* _DOCUMENT SECTION_:
Adoption makes people uncomfortable. If you mention you are adopted you generally get one of two responses: a slight look of horror and a quick subject change, or a tilted head “poor you”. I get it. Adoption is complicated and you don’t want to put your foot in it.
Of more concern are those who gaslight adoptees and tell them they shouldn’t feel a particular way. Gaslighting means you are trying to make a person doubt their own account and their own experience. You would never do this to any other marginalised group. It is manipulative and cruel. Adoptee gaslighters tend to fall into a few categories:
Obviously, not all adopters but unfortunately too many. Adoption is a highly emotive issue for most adoptive parents (APs). I get that ‘adoption is trauma’ feels like a personal criticism. The idea that you might be complicit in a harmful system must be terrifying.
Too often, APs will stonewall and refuse to engage with the idea of adoption trauma at all. Challenging behaviour and struggles with life MUST be down to pre-adoption trauma. Birth parents ’bad’, adoptive parents ’just doing our best’. These kinds of APs believe the solution is more funding and more support for adoption. It is a very rare AP who will posit we need to support birth families so that children can stay at home. Let’s be honest. Adoption, in the vast majority of cases, is about satisfying the needs of infertile couples and is a last resort for them. It is not about what is best for the child.

* _DATASET ENTRIES_:

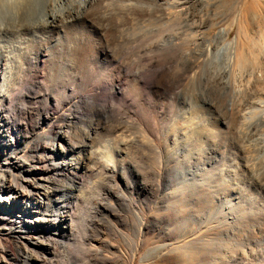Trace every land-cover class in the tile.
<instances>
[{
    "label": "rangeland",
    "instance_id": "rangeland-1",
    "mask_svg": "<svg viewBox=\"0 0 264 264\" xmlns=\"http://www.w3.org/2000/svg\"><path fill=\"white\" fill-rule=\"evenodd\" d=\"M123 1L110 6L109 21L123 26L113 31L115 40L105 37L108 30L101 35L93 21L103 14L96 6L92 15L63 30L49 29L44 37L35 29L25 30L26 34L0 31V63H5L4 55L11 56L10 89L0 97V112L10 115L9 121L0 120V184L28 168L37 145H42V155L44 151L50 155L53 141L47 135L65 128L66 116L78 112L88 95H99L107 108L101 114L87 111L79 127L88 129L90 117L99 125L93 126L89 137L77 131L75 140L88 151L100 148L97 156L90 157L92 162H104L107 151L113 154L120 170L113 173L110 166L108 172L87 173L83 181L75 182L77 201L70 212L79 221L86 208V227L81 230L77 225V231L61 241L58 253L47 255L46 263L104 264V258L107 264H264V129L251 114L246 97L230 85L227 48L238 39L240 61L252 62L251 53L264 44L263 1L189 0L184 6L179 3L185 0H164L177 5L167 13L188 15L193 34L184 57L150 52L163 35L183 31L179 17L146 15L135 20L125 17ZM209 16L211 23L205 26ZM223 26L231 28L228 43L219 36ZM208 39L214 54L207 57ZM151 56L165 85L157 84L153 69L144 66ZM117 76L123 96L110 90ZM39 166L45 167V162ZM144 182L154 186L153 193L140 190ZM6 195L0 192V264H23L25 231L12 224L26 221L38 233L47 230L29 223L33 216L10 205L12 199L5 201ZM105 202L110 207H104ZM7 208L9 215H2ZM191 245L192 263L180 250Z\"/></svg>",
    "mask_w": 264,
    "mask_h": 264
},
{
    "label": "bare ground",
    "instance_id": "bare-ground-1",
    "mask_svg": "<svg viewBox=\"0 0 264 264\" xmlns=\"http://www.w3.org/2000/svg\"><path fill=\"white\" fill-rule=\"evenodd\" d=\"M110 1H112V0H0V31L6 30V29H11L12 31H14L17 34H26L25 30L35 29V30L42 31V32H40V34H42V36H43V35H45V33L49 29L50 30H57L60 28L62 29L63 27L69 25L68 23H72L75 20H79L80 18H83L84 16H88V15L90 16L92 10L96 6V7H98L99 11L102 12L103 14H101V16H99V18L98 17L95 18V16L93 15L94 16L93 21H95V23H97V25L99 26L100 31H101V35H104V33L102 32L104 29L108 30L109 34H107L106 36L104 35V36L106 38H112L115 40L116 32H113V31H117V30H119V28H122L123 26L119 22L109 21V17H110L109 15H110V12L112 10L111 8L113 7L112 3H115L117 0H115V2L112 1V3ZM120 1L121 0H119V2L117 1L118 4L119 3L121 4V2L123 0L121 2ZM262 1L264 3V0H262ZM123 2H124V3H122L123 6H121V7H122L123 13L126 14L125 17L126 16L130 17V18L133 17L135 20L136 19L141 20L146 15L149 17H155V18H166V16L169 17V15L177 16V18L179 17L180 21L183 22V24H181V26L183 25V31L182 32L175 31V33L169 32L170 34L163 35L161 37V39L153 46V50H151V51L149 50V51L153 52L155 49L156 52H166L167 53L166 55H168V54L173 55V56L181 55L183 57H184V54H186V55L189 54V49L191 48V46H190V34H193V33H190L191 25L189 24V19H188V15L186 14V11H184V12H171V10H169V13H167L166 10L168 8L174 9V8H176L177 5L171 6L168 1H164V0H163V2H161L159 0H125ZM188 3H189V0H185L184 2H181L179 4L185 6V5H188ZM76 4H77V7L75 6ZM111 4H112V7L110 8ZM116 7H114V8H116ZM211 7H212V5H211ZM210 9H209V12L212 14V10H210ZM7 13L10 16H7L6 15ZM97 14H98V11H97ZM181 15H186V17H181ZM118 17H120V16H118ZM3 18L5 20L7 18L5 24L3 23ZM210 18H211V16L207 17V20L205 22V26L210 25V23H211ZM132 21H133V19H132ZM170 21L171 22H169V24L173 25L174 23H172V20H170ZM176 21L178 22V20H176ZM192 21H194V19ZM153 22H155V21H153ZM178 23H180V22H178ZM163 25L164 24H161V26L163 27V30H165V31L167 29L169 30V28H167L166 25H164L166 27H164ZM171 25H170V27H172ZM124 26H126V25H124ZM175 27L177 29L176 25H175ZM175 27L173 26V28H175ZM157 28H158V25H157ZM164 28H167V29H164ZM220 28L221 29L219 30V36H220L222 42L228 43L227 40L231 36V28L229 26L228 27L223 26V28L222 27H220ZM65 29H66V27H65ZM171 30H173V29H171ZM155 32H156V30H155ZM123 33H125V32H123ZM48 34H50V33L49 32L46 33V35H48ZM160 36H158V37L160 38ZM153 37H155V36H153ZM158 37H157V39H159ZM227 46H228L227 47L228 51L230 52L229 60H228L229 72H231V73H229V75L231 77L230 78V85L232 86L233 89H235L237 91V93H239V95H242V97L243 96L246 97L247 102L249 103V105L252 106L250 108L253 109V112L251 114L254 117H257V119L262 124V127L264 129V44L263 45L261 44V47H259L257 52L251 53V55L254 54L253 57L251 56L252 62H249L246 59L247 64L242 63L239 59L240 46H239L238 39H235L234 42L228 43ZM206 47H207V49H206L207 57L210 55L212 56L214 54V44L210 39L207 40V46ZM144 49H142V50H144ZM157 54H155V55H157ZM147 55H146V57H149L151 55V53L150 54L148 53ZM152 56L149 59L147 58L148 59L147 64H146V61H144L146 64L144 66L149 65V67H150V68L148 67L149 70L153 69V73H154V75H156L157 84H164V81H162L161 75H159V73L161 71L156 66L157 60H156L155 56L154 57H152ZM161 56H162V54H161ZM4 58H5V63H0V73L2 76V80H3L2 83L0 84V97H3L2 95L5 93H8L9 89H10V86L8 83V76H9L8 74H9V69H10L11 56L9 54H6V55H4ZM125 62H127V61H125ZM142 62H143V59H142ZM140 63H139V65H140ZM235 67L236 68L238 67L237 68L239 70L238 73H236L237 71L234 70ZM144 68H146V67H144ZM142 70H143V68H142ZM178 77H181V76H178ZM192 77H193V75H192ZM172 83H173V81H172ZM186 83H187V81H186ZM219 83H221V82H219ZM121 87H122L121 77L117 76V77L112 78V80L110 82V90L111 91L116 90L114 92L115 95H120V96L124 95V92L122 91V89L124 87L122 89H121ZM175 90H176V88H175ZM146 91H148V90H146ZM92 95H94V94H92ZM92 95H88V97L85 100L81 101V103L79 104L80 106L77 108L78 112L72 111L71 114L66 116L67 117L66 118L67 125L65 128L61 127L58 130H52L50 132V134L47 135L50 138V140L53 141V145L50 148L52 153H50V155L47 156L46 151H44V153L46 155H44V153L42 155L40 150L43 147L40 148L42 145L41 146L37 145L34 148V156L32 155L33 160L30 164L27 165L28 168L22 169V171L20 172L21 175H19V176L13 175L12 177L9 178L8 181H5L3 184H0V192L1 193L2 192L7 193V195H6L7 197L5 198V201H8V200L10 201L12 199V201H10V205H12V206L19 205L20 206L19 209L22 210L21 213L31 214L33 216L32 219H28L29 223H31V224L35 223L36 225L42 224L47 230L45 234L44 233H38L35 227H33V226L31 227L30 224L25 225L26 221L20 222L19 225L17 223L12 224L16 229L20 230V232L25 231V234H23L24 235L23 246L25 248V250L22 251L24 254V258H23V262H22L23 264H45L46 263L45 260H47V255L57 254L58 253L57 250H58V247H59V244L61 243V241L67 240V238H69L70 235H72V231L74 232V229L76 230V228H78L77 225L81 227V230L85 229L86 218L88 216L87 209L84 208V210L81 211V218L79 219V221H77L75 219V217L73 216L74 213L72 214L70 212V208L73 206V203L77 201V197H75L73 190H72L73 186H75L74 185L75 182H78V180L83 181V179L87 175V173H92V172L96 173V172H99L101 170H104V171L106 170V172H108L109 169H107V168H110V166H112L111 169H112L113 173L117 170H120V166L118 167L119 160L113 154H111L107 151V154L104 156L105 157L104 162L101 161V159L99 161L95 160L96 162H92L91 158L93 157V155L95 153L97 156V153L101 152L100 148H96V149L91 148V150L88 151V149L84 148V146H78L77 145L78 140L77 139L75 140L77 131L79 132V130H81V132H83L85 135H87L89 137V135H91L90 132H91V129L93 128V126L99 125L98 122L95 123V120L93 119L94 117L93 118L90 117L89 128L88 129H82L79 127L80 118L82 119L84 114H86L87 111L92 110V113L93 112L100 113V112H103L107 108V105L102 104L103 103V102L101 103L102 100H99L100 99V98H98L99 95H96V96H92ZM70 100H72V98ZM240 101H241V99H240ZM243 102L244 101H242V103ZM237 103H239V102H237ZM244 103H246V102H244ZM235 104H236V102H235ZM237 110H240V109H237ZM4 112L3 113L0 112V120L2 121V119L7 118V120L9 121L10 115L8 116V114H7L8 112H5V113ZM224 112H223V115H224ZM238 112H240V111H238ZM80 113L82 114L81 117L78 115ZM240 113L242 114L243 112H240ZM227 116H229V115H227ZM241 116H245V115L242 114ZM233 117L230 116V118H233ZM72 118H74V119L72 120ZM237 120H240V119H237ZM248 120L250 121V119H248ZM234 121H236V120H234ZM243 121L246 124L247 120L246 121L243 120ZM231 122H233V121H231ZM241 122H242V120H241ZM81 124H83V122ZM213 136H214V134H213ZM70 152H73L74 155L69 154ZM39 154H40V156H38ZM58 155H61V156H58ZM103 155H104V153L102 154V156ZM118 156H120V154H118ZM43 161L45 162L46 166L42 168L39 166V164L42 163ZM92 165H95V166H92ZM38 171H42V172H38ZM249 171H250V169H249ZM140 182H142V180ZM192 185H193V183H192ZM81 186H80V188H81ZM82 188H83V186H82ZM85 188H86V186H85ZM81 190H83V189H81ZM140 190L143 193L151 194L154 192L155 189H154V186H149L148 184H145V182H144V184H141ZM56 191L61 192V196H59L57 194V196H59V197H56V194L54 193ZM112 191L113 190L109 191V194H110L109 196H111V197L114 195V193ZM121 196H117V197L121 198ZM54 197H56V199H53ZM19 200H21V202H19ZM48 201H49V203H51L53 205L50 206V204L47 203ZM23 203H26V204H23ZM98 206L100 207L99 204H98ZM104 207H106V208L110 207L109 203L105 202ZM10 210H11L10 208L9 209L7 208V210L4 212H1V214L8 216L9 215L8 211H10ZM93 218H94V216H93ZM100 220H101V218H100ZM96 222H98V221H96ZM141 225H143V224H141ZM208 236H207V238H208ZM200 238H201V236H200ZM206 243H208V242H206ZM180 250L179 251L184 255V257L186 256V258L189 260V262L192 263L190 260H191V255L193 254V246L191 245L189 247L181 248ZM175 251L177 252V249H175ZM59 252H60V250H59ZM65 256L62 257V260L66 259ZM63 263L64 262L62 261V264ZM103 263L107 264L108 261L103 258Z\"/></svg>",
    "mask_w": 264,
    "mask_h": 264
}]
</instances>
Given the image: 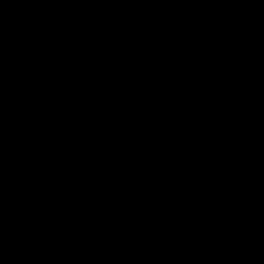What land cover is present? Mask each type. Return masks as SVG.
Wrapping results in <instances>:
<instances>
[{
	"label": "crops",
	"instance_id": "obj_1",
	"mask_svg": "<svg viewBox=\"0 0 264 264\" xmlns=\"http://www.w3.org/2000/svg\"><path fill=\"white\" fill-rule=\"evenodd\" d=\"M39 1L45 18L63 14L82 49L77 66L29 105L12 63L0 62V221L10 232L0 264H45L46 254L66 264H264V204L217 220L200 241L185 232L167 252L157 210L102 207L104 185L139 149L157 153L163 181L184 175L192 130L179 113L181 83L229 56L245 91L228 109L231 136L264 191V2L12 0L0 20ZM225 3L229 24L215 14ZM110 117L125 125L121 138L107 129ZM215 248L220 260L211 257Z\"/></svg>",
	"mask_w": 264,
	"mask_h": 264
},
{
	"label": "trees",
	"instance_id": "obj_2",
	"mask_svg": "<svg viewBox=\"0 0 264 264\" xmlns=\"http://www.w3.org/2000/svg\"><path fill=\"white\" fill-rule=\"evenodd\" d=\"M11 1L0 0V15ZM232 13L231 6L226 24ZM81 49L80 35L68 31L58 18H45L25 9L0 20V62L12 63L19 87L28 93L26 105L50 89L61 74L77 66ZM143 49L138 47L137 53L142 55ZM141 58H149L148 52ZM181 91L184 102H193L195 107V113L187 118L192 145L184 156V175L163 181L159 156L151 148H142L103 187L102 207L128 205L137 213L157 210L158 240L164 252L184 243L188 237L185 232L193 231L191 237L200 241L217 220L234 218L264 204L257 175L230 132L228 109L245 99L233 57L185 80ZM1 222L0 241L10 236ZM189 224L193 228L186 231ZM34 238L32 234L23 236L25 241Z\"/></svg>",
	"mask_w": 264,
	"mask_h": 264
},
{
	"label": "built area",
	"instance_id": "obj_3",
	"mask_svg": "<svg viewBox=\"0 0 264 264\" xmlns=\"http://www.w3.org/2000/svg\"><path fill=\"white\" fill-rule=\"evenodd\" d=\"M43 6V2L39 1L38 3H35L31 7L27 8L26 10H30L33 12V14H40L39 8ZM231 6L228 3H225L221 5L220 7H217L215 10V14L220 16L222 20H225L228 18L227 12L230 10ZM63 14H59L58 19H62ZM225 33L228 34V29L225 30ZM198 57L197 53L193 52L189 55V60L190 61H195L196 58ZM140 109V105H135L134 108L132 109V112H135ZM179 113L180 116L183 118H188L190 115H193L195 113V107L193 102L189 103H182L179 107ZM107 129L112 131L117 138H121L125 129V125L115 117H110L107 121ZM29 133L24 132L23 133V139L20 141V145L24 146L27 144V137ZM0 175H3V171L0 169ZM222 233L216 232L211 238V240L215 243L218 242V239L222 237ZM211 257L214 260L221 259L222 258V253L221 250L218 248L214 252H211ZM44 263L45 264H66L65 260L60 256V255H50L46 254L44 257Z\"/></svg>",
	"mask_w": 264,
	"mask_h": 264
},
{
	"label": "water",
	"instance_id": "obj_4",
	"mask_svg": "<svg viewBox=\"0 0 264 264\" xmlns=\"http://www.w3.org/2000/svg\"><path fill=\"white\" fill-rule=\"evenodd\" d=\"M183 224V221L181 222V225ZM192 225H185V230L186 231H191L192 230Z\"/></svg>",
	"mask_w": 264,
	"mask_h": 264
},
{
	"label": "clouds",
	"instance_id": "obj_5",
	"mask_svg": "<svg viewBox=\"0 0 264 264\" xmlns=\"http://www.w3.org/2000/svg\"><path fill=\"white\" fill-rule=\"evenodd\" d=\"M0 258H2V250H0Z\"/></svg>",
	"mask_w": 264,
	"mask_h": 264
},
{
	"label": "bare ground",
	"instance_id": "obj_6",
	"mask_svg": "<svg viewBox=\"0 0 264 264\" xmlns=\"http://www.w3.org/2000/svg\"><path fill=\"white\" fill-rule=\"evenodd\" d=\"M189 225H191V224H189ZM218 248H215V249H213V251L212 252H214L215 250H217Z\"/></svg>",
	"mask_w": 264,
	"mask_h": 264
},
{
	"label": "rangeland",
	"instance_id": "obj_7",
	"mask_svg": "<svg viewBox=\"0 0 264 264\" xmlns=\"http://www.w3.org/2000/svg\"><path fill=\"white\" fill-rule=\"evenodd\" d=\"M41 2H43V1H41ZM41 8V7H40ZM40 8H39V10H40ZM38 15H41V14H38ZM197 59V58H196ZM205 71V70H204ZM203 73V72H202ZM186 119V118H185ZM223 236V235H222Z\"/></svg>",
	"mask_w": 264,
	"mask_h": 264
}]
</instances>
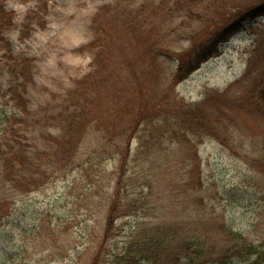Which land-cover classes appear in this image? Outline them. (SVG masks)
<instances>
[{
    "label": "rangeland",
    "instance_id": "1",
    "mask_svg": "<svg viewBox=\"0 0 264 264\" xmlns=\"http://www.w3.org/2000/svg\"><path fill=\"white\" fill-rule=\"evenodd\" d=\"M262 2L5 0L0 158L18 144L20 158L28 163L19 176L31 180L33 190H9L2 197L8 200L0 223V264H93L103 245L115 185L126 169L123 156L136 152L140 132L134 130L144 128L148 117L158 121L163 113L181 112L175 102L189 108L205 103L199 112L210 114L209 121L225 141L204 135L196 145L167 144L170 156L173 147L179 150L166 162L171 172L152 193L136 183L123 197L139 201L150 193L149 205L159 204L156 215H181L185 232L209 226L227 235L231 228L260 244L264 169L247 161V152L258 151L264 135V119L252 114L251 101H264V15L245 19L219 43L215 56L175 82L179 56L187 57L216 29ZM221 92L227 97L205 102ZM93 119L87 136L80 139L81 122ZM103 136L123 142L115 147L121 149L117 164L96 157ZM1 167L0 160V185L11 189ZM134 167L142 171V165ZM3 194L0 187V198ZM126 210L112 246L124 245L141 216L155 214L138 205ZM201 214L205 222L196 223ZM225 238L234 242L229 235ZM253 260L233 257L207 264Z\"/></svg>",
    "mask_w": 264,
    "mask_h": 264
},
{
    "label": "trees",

* _WHAT IS ASKED_:
a. In the adoption text, what does gaslighting mean?
b. Continue the adoption text from its last sentence.

* _RESULTS OF THE EXERCISE_:
a. Trying to make a person doubt their own account and their own experience.

b.
I am often frightened when I stumble across adopter forums online. Adoptees who are critical of the current system are characterised as angry and aggressive, and to be ignored at all costs. We get ‘not all adoptees’, ‘I’m sorry you had a bad experience’ and ‘my adoptee doesn’t feel that way’. These APs are demonstrating, vividly, that they are not a safe person for their adoptee to share feelings with. I am reminded of that Mitchell and Webb sketch and wish that more APs had the bravery to ask, “Are we the baddies?”*
We did not all experience neglect or mistreatment pre-adoption. Many of us have loving relationships with our adoptive families. We doubt ourselves enough. If we tell you that adoption is traumatic, BELIEVE US.
*I am not comparing adoptive parents to Nazis. Definitely not.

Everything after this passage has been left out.